■ Activity ■
Lines in the listing below that hold "page" are the ones to copy.

■ Data shown ■
--------------------------------------------------
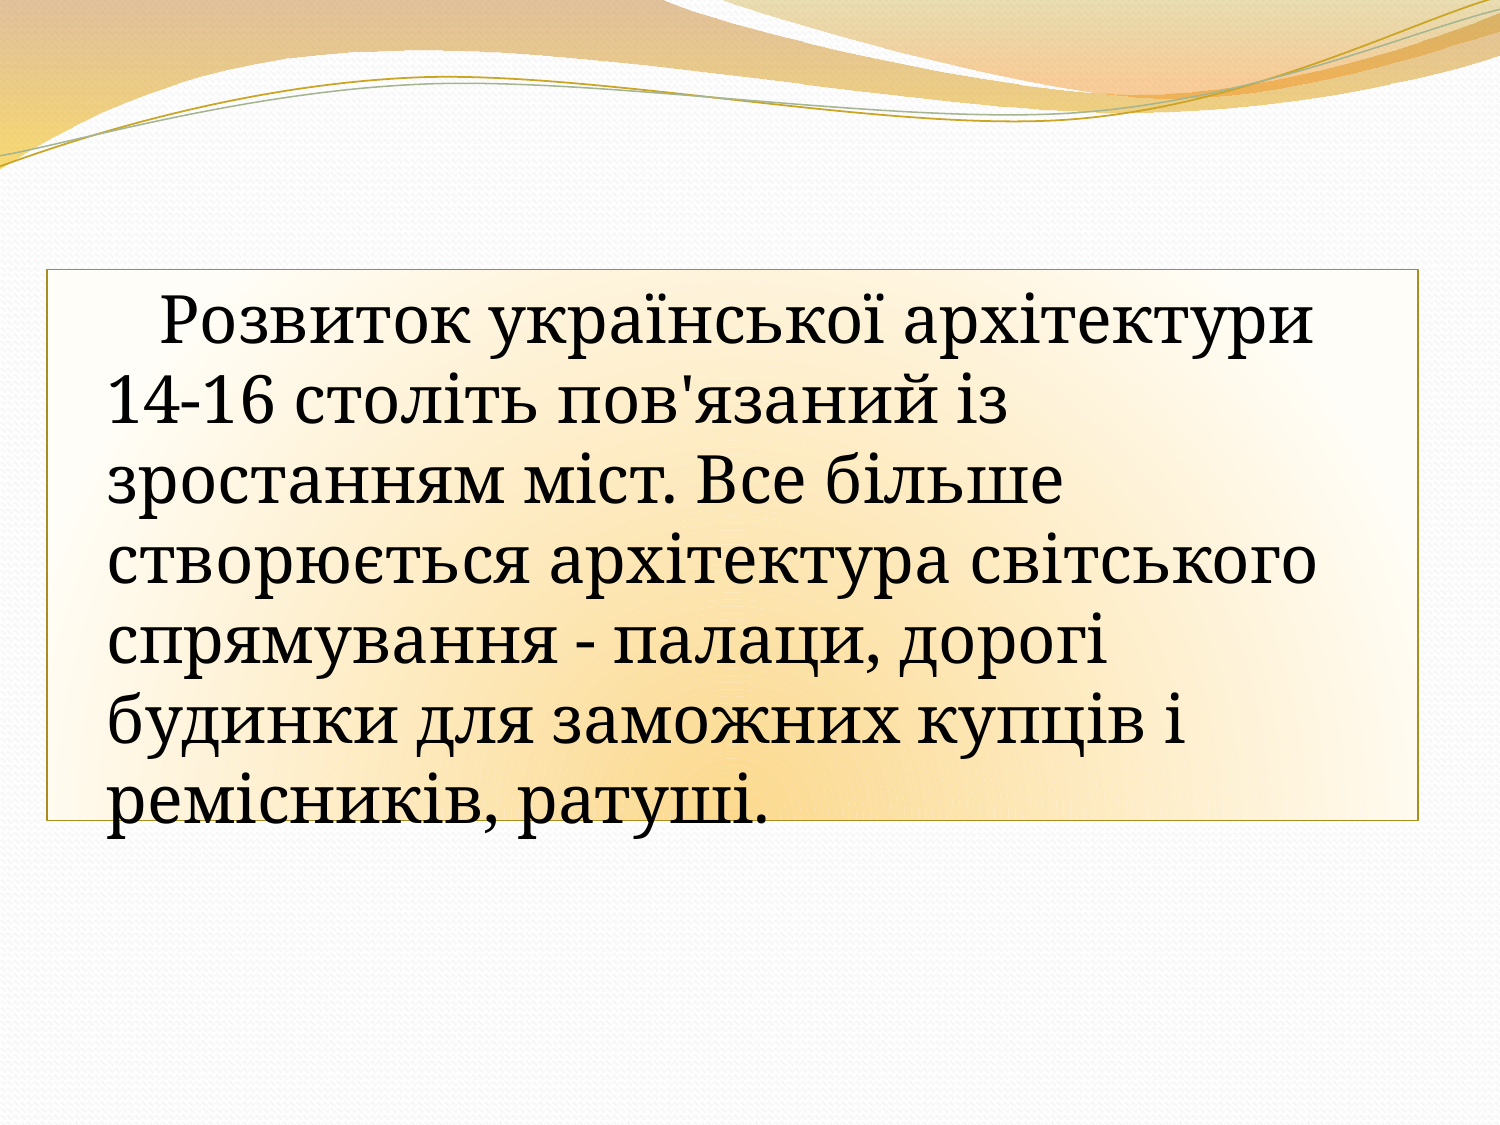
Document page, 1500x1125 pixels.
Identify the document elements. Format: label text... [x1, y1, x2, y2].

list Розвиток української архітектури 14-16 століть пов'язаний із зростанням міст. Все більше створюється архітектура світського спрямування - палаци, дорогі будинки для заможних купців і ремісників, ратуші. [46, 269, 1419, 821]
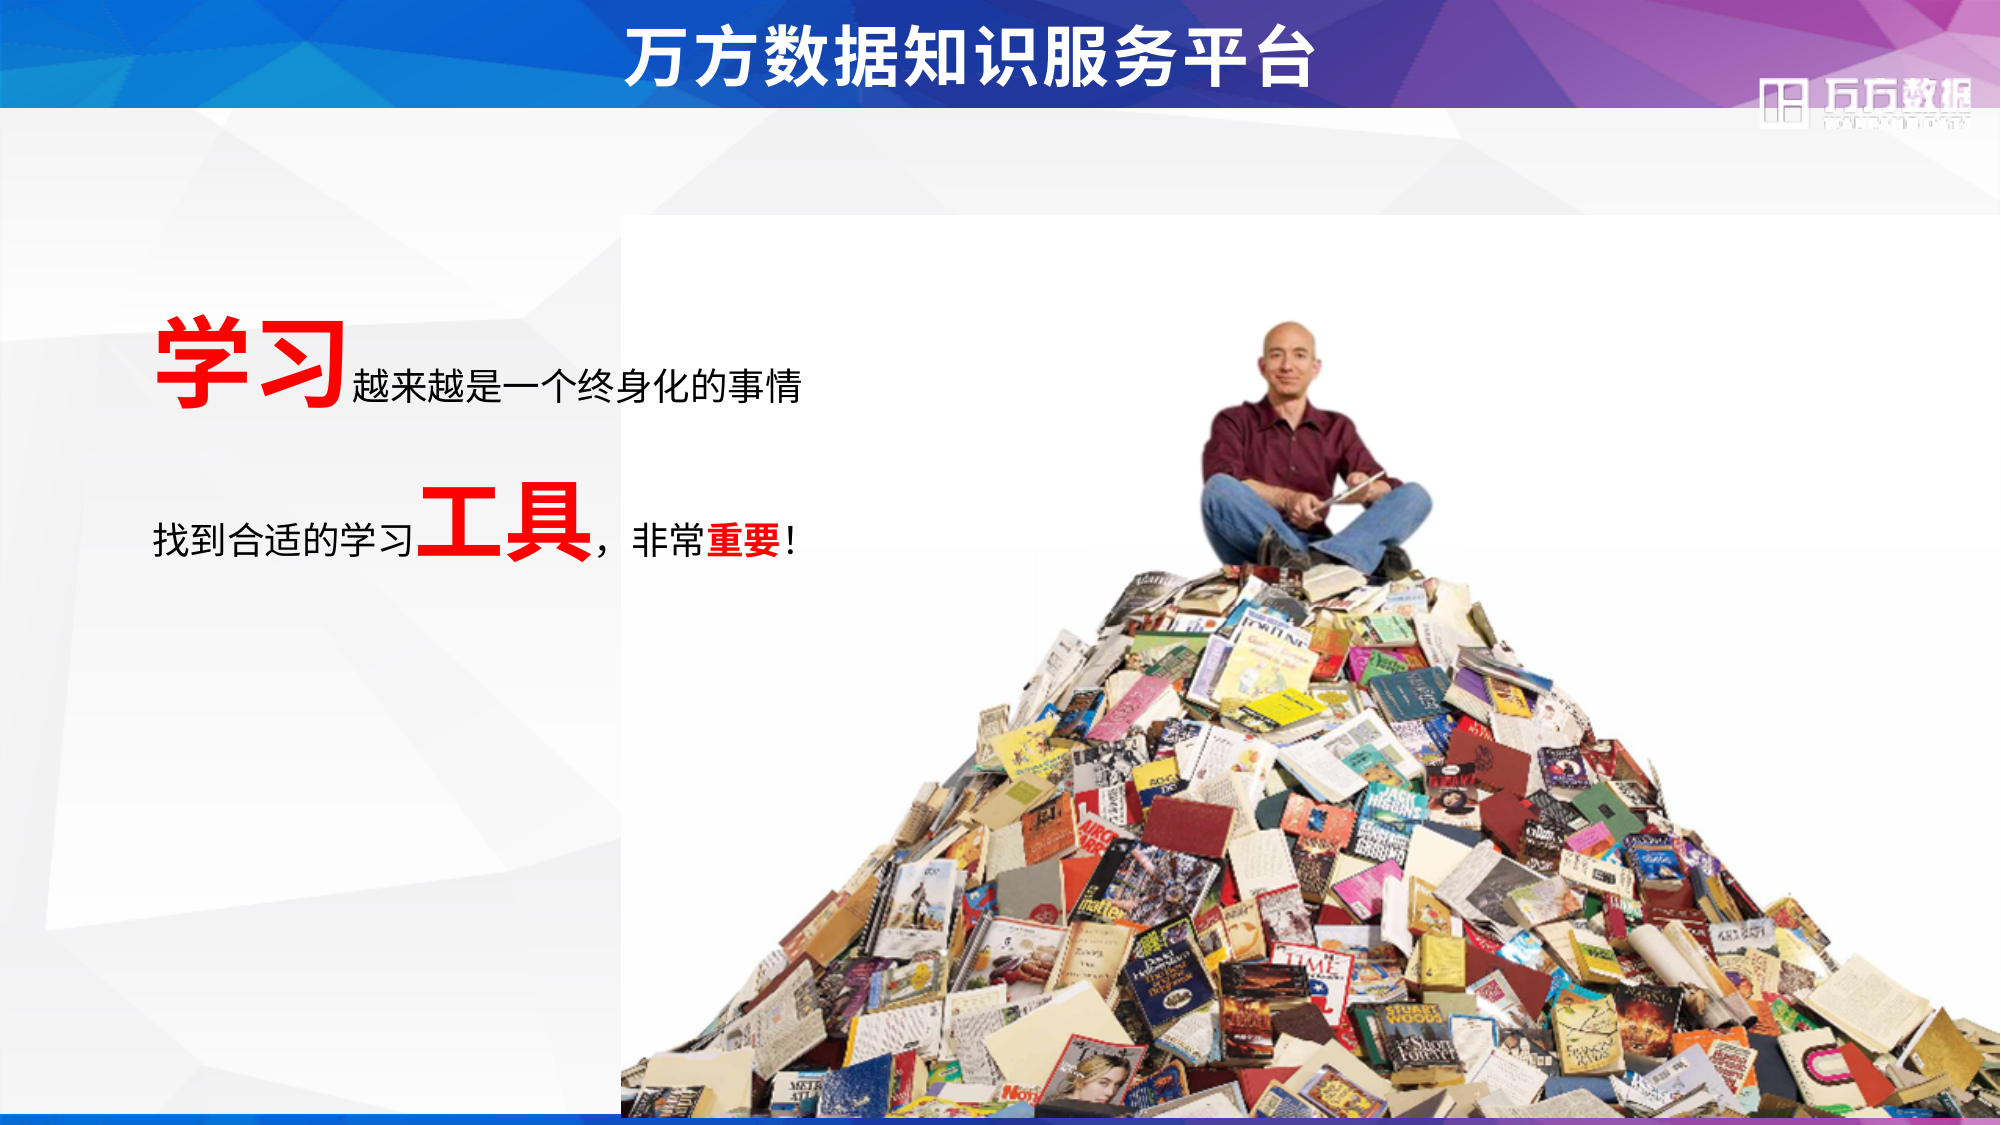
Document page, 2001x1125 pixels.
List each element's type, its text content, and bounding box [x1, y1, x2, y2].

picture [0, 0, 2001, 1125]
text_box 万方数据知识服务平台 [499, 7, 1445, 102]
text_box 学习越来越是一个终身化的事情 找到合适的学习工具，非常重要！ [132, 290, 621, 583]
--------------------------------------------------
■ Answer to this exercise ■
Document page, 1500x1125 pixels.
Document page, 2001x1125 pixels.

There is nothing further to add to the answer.